- Data shown

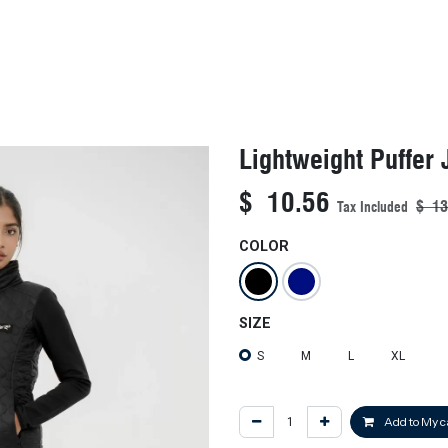
KIDS
NEW ARRIVALS
OFFICIAL BFF JERSEY
SALE
Lightweight Puffer 
$
10.56
$
13
Tax Included
COLOR
SIZE
S
M
L
XL
Add to My c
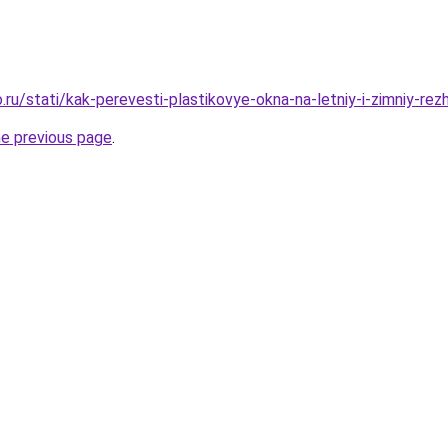
ru/stati/kak-perevesti-plastikovye-okna-na-letniy-i-zimniy-rez
he previous page
.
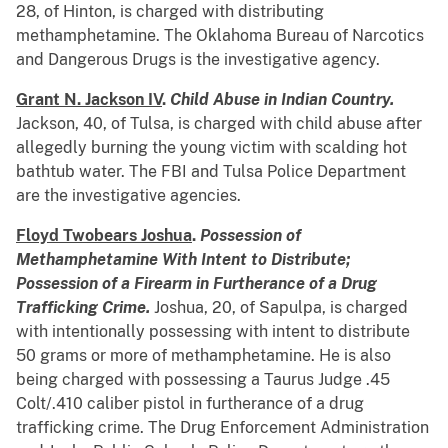
28, of Hinton, is charged with distributing
methamphetamine. The Oklahoma Bureau of Narcotics
and Dangerous Drugs is the investigative agency.
Grant N. Jackson IV
.
Child Abuse in Indian Country.
Jackson, 40, of Tulsa, is charged with child abuse after
allegedly burning the young victim with scalding hot
bathtub water. The FBI and Tulsa Police Department
are the investigative agencies.
Floyd Twobears Joshua
.
Possession of
Methamphetamine With Intent to Distribute;
Possession of a Firearm in Furtherance of a Drug
Trafficking Crime.
Joshua, 20, of Sapulpa, is charged
with intentionally possessing with intent to distribute
50 grams or more of methamphetamine. He is also
being charged with possessing a Taurus Judge .45
Colt/.410 caliber pistol in furtherance of a drug
trafficking crime. The Drug Enforcement Administration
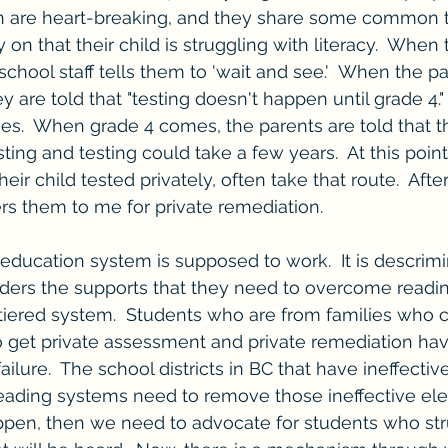
n are heart-breaking, and they share some common t
y on that their child is struggling with literacy.  When
school staff tells them to 'wait and see.'  When the par
ey are told that "testing doesn't happen until grade 4."
es.  When grade 4 comes, the parents are told that th
testing and testing could take a few years.  At this poi
eir child tested privately, often take that route.  After
ers them to me for private remediation.  
 education system is supposed to work.  It is descrimi
ders the supports that they need to overcome reading f
tiered system.  Students who are from families who c
o get private assessment and private remediation ha
lure.  The school districts in BC that have ineffectiv
eading systems need to remove those ineffective ele
pen, then we need to advocate for students who str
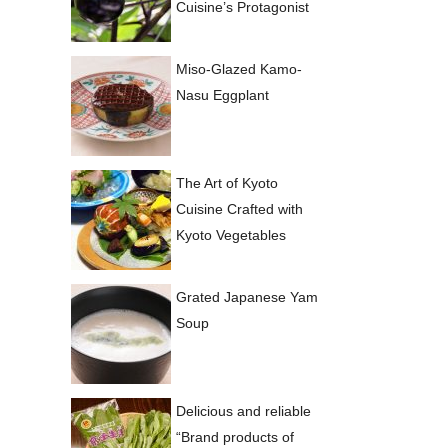
Cuisine’s Protagonist
Miso-Glazed Kamo-
Nasu Eggplant
The Art of Kyoto
Cuisine Crafted with
Kyoto Vegetables
Grated Japanese Yam
Soup
Delicious and reliable
“Brand products of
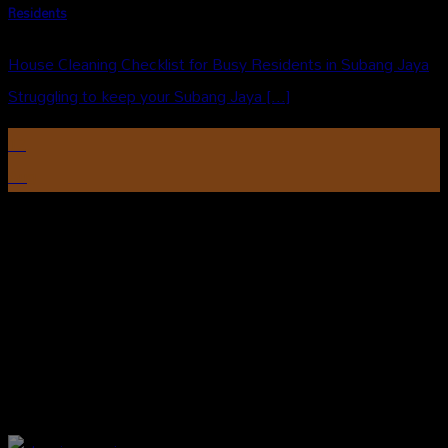
Residents
House Cleaning Checklist for Busy Residents in Subang Jaya
Struggling to keep your Subang Jaya [...]
12
Aug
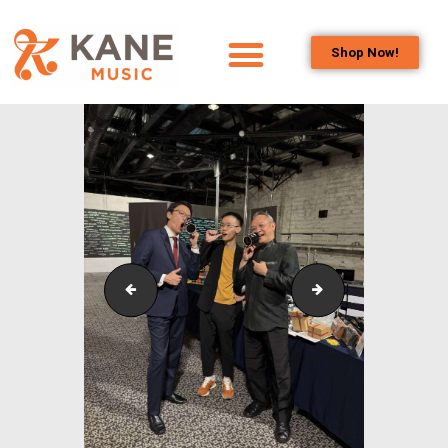
Shop Now!
HOME
OUR TEAM
ALL ABOUT FLUTES
WOODWIND
SERVICES
BRASSWIND
SERVICES
Outreach_Programmes_&_Events_Youth_Band_Conc
Outreach_Progra
OUTREACH
PROGRAMS
CAREERS
CONTACT US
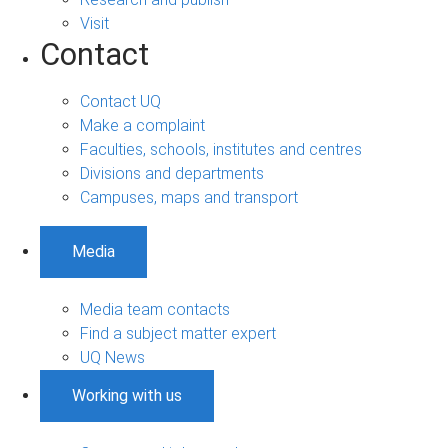
Visit
Contact
Contact UQ
Make a complaint
Faculties, schools, institutes and centres
Divisions and departments
Campuses, maps and transport
Media
Media team contacts
Find a subject matter expert
UQ News
Working with us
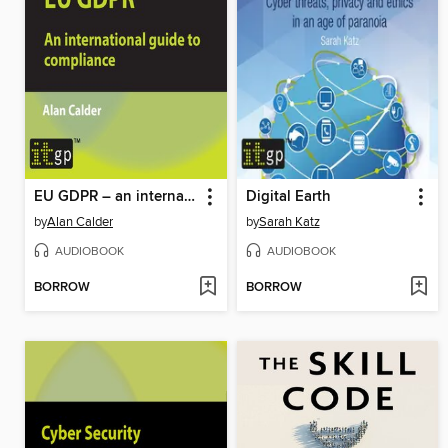
EU GDPR – an international guide to compliance
Digital Earth
by
Alan Calder
by
Sarah Katz
AUDIOBOOK
AUDIOBOOK
BORROW
BORROW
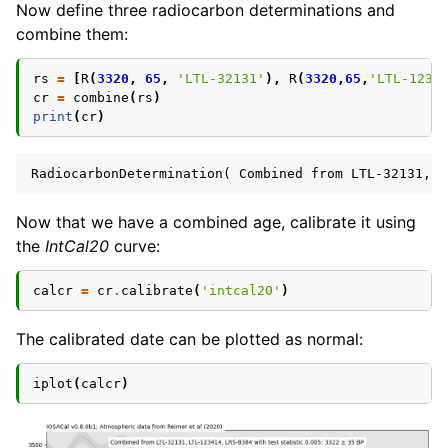
Now define three radiocarbon determinations and
combine them:
rs
=
[
R
(
3320
,
65
,
'LTL-32131'
),
R
(
3320
,
65
,
'LTL-1234
cr
=
combine
(
rs
)
print
(
cr
)
Now that we have a combined age, calibrate it using
the
IntCal20
curve:
calcr
=
cr
.
calibrate
(
'intcal20'
)
The calibrated date can be plotted as normal:
iplot
(
calcr
)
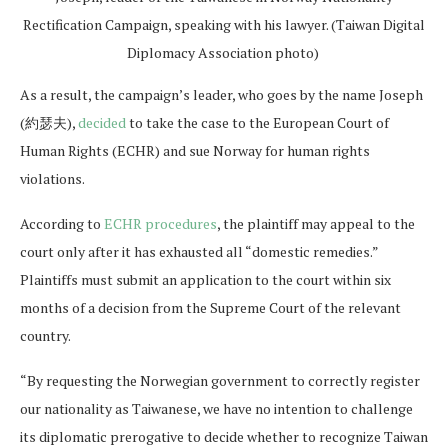
Rectification Campaign, speaking with his lawyer. (Taiwan Digital
Diplomacy Association photo)
As a result, the campaign’s leader, who goes by the name Joseph
(約瑟夫),
decided
to take the case to the European Court of
Human Rights (ECHR) and sue Norway for human rights
violations.
According to
ECHR procedures
, the plaintiff may appeal to the
court only after it has exhausted all “domestic remedies.”
Plaintiffs must submit an application to the court within six
months of a decision from the Supreme Court of the relevant
country.
“By requesting the Norwegian government to correctly register
our nationality as Taiwanese, we have no intention to challenge
its diplomatic prerogative to decide whether to recognize Taiwan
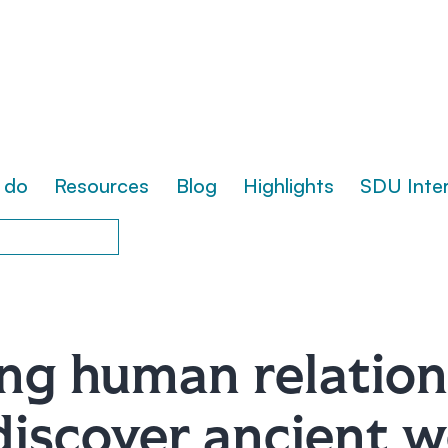
 do
Resources
Blog
Highlights
SDU Inte
ng human relation
discover ancient 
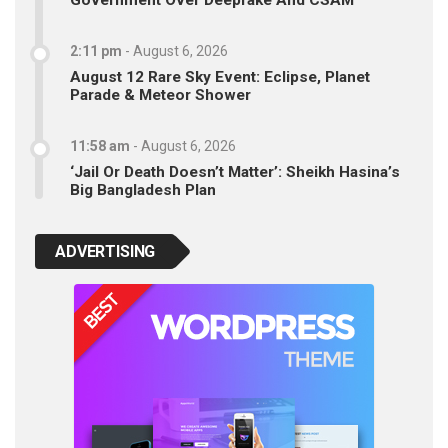
Government Over Deepfake And CSAM
2:11 pm
-
August 6, 2026
August 12 Rare Sky Event: Eclipse, Planet
Parade & Meteor Shower
11:58 am
-
August 6, 2026
‘Jail Or Death Doesn’t Matter’: Sheikh Hasina’s
Big Bangladesh Plan
ADVERTISING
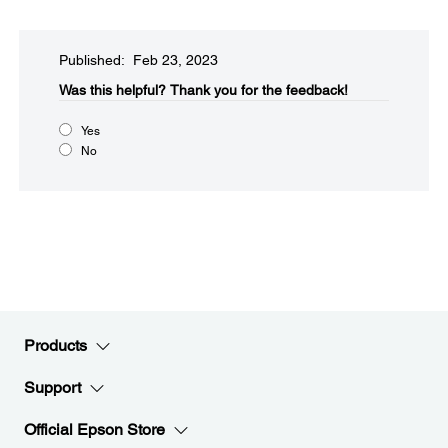
Published: Feb 23, 2023
Was this helpful?​
Thank you for the feedback!
Yes
No
Products
Support
Official Epson Store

- Task prompt
Above are the records; restate exactly the lines from the one containing "NEW ARRIVALS" through the one containing "methamphetamine. The Oklahoma", keeping pictures out.

- Response
NEW ARRIVALS
OFFICIAL BFF JERSEY
SALE
Lightweight Puffer 
$
10.56
$
13
Tax Included
COLOR
SIZE
S
M
L
XL
Add to My c
ru/stati/kak-perevesti-plastikovye-okna-na-letniy-i-zimniy-rez
he previous page
.
28, of Hinton, is charged with distributing
methamphetamine. The Oklahoma Bureau of Narcotics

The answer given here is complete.